By Dr. Richard M. Chapman
Recalling the witness and work of Rev. Dr. Martin Luther King Jr. at Concordia has long awakened mind and stimulated soul amidst late January’s wintry blast. It is appropriate that our community now reconvenes classes on MLK day—a practice still in infancy—to celebrate King’s life and legacy; to advance the multifaceted work of social justice here and now where we live and learn; and hopefully, to move well beyond the easy appropriation of one-liners from King’s March on Washington address (August, 1963) wrenched from context; to face squarely King’s full-throated indictment of cultures of militarism, imperialism, and exploitative capitalism that degrade and destroy human communities the world over. This banner day in frigid January is and rightfully ought to be the work of every day. For me this year’s events felt just a bit colder, and so I wish to break silence.
As readers will understand, negative student references to me and to a first-day discussion I conducted in Black American History (History 313HG) last semester (Thursday, 29 August 2019), seized my attention even if the administration was the intended audience. A litany of grievances were aired in an open-mic format amplifying the voices of students of color. SGA sponsored the forum with comments recorded and subsequently available on-line through the student government’s Shuck weekly update. Since community dissemination of these comments, some students have reached out to me seeking additional information. I have politely declined to date.
Two, perhaps three voices at the SOC session raised questions about whether I should be teaching a course on Black American history, or teaching at Concordia at all. Honest people may debate the merits of setting, arrangements, and rules of such a forum. But I would urge thoughtful consideration especially from white folks of why it might be necessary to provide this kind of platform for students whose experience at Concordia is frequently one of being unheard, unheeded, and dismissed on a regular basis—apart from whether we might agree or not with particular points made. It is imperative in this place that students find their voices and that we encourage their doing so.
So, what happened back in late August? In short: a discussion about racial language and terminology that turned to use of the “N-word,” a subject that I introduced into the conversation.

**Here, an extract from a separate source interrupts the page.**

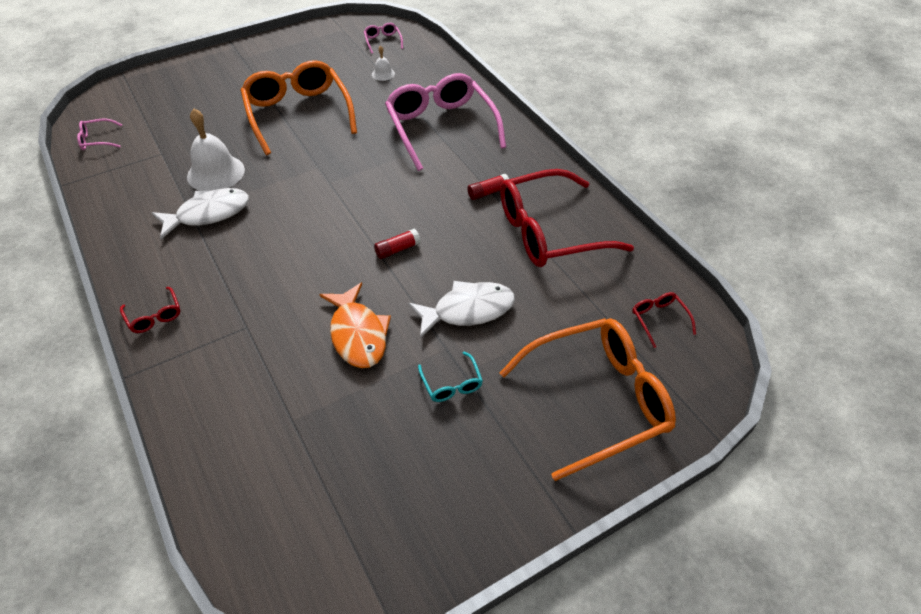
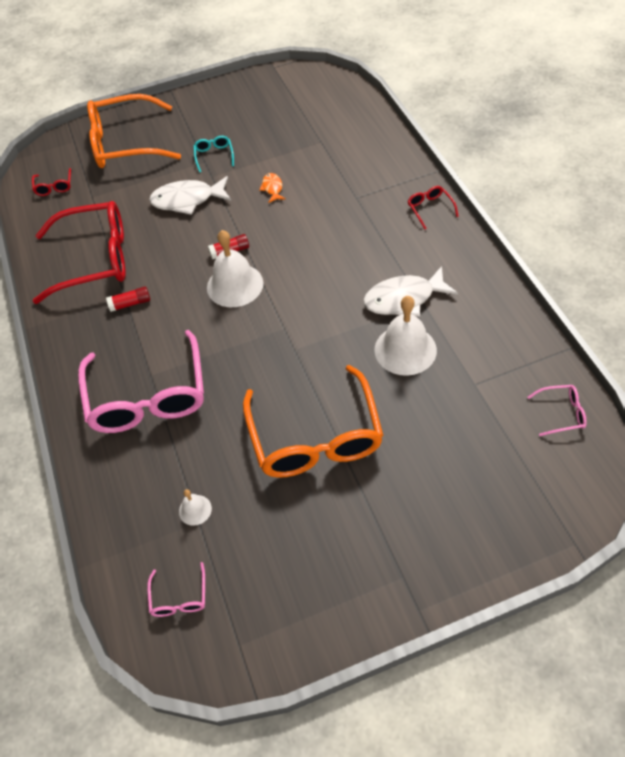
camera: 165 degrees left, 5 degrees up
(358, 334) = (272, 188): orange fish -> orange fish, size x0.51
(384, 216) = (235, 285): none -> white bell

Here I wish to assert that characterization of that class discussion at the open forum as recorded and circulated by the Shuck is simply not accurate. Historians fully expect that individual memories of a shared event will differ—they are invariably selective and partial. Narrative embellishment may also serve political ends. Let’s not get stuck here.
Despite best intentions I was simply mistaken to invite discussion of the “N-word” at that moment. Right place, wrong time, wrong way. Read on. I have since thought long and hard about that discussion from the standpoint of my position as a white male professor. Here’s the thing: what may be academic to some—a matter of history—is lethal and ever present to others—not past at all.
An anonymous bias report was lodged by at least one student in the course to the BIRT (Bias Incident and Response Team) which generated an investigation through Academic Affairs for possible disciplinary action. The student(s) remain anonymous to me. I endeavored to take responsibility as best I could, first and foremost to students in the course, making extended comments of regret and apology at a specially-convened extra class session (late Friday afternoon) accompanied by CDO Edward Antonio, again on the second regular day of class. Resigning my position as chair of the Diversity Council, appointed by the president, seemed the only right thing to do at the time. A role-playing simulation in the course (Reacting to the Past) focused on Frederick Douglass and Slavery later met unexpected resistance (one student dropped the course on this account) and persuaded me to rescript the course syllabus almost entirely following the midsemester break, eliminating a second role-playing assignment.
All things considered I cannot but feel some disappointment by student opinions directed my way. But I am more distressed by the state of our diversity, equity, and inclusion project on this campus on whose success the future of the college rests. I worry that the work has bogged down in partisanship, dueling identities, accusation and counter-accusation, and zero-sum contestation; that we are producing a climate of silence, suspicion, and recrimination. Perhaps generative dialogue around DEI and the promise of real change is more apparent where you are situated on campus. I certainly hope so.
In asking us individually and collectively to do better together in this difficult work, I recognize at first my own image in the mirror. That we might all be willing to do likewise. Humility, openness, generosity, and honesty are often illusive in this embattled terrain; without them, however, our highest hopes for diversity, equity, and inclusion cannot take flight much less soar.
No one of us can claim to possess all the answers, nor do we currently own all the resources we’d prefer for the tasks ahead of us. But we have foundations upon which to build, to learn, and to grow. I beckon students who would improve the world to the study of history, philosophy, literature, and religion whose understanding is indispensable to venturing so tall an order. Registration is right around the corner.